- Extract to read -
--------------------
The Joint United Nations Program on HIV/AIDS estimated that approximately 69,000 people in Malaysia were living with HIV in 2005 (http://www.unaids.org/en/CountryResponses/Regions/Asia.asp). Injecting drug use is the major mode of transmission in Malaysia, accounting for more than two-thirds of HIV infection.10 According to a previous study conducted in Kuala Lumpur, the capital city of Malaysia, CRF33_01B (42%) and subtype B′ (40%) predominated among injecting drug users (IDUs), whereas CRF01_AE accounts for 12% of infections in this risk group.6 In addition to these 3 major strains, Tee et al6 identified diverse unique recombinant forms (URFs) in about 6% of infections, whose genomes were comprised of CRF01_AE and subtype B′ regions. This suggests that cocirculation of CRF01_AE and subtype B′ has repeatedly lead to the generation of new recombinant strains in Malaysia.6,11
Due to the development of improved genetic analysis methods and the growing size of HIV sequence databases, we can now trace the transmission history of HIV,12-15 estimate the time of the most recent common ancestor (tMRCA) of various epidemics.16,17 Molecular, epidemiological, and evolutionary analysis of different HIV-1 subtypes and CRFs enhances our understanding of the genesis, transmission, and potential public health impact of local HIV-1 epidemics.
Here, we identify a novel CRF candidate among IDUs in Malaysia and find it to be a close relative of the CRF33_01B previously identified in Kuala Lumpur. By employing new dating strategy, we elucidate the likely timeline of emergence of these 2 closely related Malaysian CRFs.
--------------------
- Activity list -
A – According to the passage on HIV in Malaysia, about how many people in Malaysia were living with HIV in 2005?
B – In the passage on HIV in Malaysia, list every strain or form given a share of infections among injecting drug users in Kuala Lumpur, along with its percentage.
The entries have no connection to the passage on HIV in Malaysia.

- Data section -
--------------------
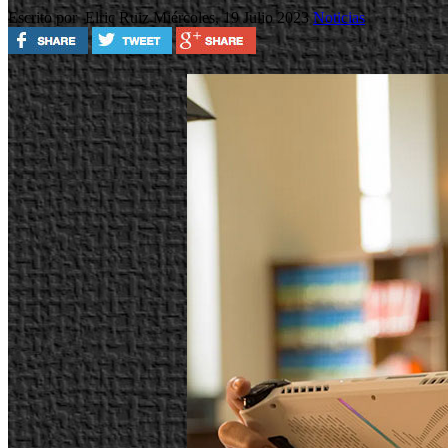
Escrito por Elric Ruiz
Miércoles, 19 Julio 2023
Noticias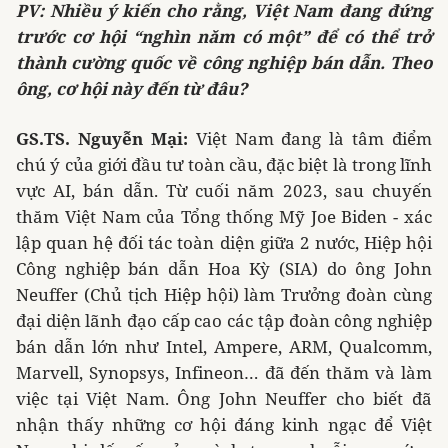
PV: Nhiều ý kiến cho rằng, Việt Nam đang đứng
trước cơ hội “nghìn năm có một” để có thể trở
thành cường quốc về công nghiệp bán dẫn. Theo
ông, cơ hội này đến từ đâu?
GS.TS. Nguyễn Mại:
Việt Nam đang là tâm điểm
chú ý của giới đầu tư toàn cầu, đặc biệt là trong lĩnh
vực AI, bán dẫn. Từ cuối năm 2023, sau chuyến
thăm Việt Nam của Tổng thống Mỹ Joe Biden - xác
lập quan hệ đối tác toàn diện giữa 2 nước, Hiệp hội
Công nghiệp bán dẫn Hoa Kỳ (SIA) do ông John
Neuffer (Chủ tịch Hiệp hội) làm Trưởng đoàn cùng
đại diện lãnh đạo cấp cao các tập đoàn công nghiệp
bán dẫn lớn như Intel, Ampere, ARM, Qualcomm,
Marvell, Synopsys, Infineon… đã đến thăm và làm
việc tại Việt Nam. Ông John Neuffer cho biết đã
nhận thấy những cơ hội đáng kinh ngạc để Việt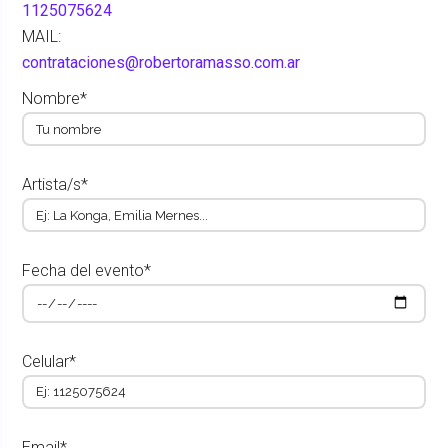
1125075624
MAIL:
contrataciones@robertoramasso.com.ar
Nombre*
Artista/s*
Fecha del evento*
Celular*
Email*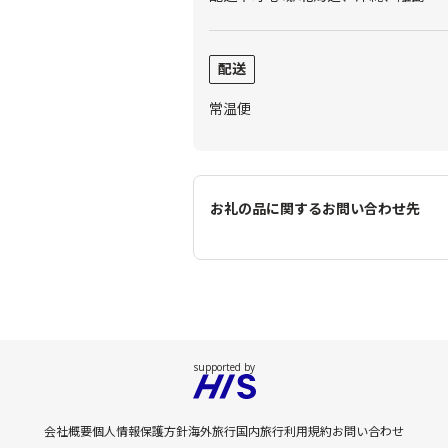
配送
常温便
お礼の品に関するお問い合わせ先
会社概要
個人情報保護方針
海外旅行
国内旅行
利用規約
お問い合わせ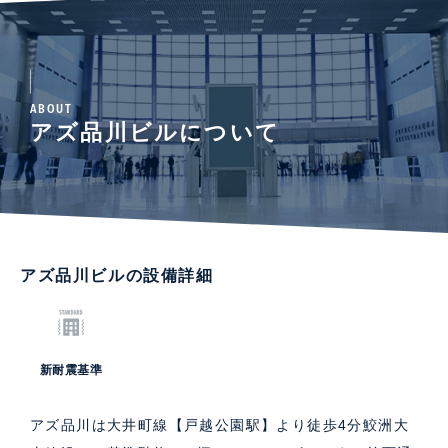
ABOUT
アズ品川ビルについて
アズ品川ビルの設備詳細
新耐震基準
アズ品川は大井町線【戸越公園駅】より徒歩4分鮫洲大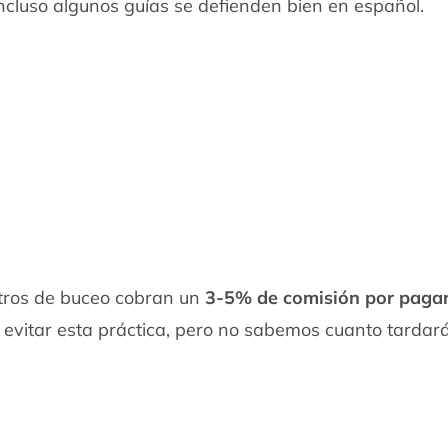
e incluso algunos guías se defienden bien en español.
.
ntros de buceo cobran un
3-5% de comisión por paga
 evitar esta práctica, pero no sabemos cuanto tardar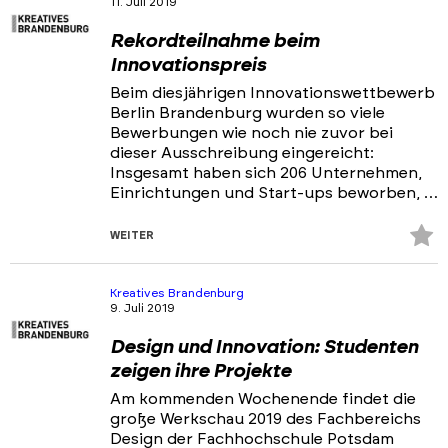
11. Juli 2019
Portfolios
Rekordteilnahme beim
Veranstaltungen & Events
Innovationspreis
News
Beim diesjährigen Innovationswettbewerb
Berlin Brandenburg wurden so viele
Bewerbungen wie noch nie zuvor bei
dieser Ausschreibung eingereicht:
Insgesamt haben sich 206 Unternehmen,
Einrichtungen und Start-ups beworben, …
Z
WEITER
Fa
hi
Kreatives Brandenburg
9. Juli 2019
Design und Innovation: Studenten
zeigen ihre Projekte
Am kommenden Wochenende findet die
große Werkschau 2019 des Fachbereichs
Design der Fachhochschule Potsdam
--------------------
- Solution set -
A – About 69,000 people.

B –
- CRF33_01B: 42%
- Subtype B′: 40%
- CRF01_AE: 12%
- Unique recombinant forms (URFs): about 6%